Liberando por fin su mano de la suya, Gustav se quedó con una vaga impresión de que Georg se había llevado consigo algo de él y que esa ausencia, aunque sin repercusiones, vendría a ser una marca indeleble de la que no podría dar cuenta a nadie.

—Y Gus…

—¿Sí?

—París será nuestra por ser París, con sus calles atestadas y malolientes a pis, por sus mercadillos, sus cafés, las luces de la torre Eiffel que no nos dejaban dormir a pesar de las cortinas gruesas, por lo que caminamos en ella, respiramos de ella y nos acoplamos a ella, pero no por lo que pasó anoche entre tú y yo. Eso no es París, esos fuimos nosotros, y ese Gustav y ese Georg ya no existen más, ¿comprendes? Y ahora bajo la luz de un nuevo día vuelve a ser nuestro París de encanto, con croissants y estampados a rayas. —Pausa en la se humedeció los labios—. No lo arruines.
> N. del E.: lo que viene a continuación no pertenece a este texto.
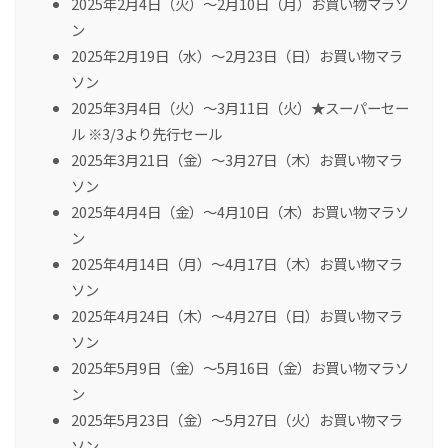
2025年2月4日（火）～2月10日（月）お買い物マラソ
ン
2025年2月19日（水）～2月23日（日）お買い物マラ
ソン
2025年3月4日（火）～3月11日（火）★スーパーセー
ル ※3/3より先行セール
2025年3月21日（金）～3月27日（木）お買い物マラ
ソン
2025年4月4日（金）～4月10日（木）お買い物マラソ
ン
2025年4月14日（月）～4月17日（木）お買い物マラ
ソン
2025年4月24日（木）～4月27日（日）お買い物マラ
ソン
2025年5月9日（金）～5月16日（金）お買い物マラソ
ン
2025年5月23日（金）～5月27日（火）お買い物マラ
ソン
—¿Crees en los ciclos? —Preguntó Gustav sin esperar una respuesta—. Porque yo sí. En repeticiones. Y en diez años… otros diez años, volveremos a ver esa otra faceta de París. Volverá a brillar la luz de la torre Eiffel en nuestra cama, y eso, Georg… te lo puedo jurar.

Rígido de espalda y sorprendido por la certeza con la que se lo hacía saber, más como una amenaza que una predicción, Georg parpadeó y se llevó el último trago de café que quedaba en su taza a la boca. Sabor amargo, que a pesar de todo no pudo contaminar la dulzura que Gustav había plantado en su interior y que germinaba como una delicada flor.

—Ya veremos… —Dijo por fin.

No un sí, tampoco un no, sólo un c'est la vie que cada uno interpretó a su manera.

En diez años comprobarían quién de los dos tenía la razón.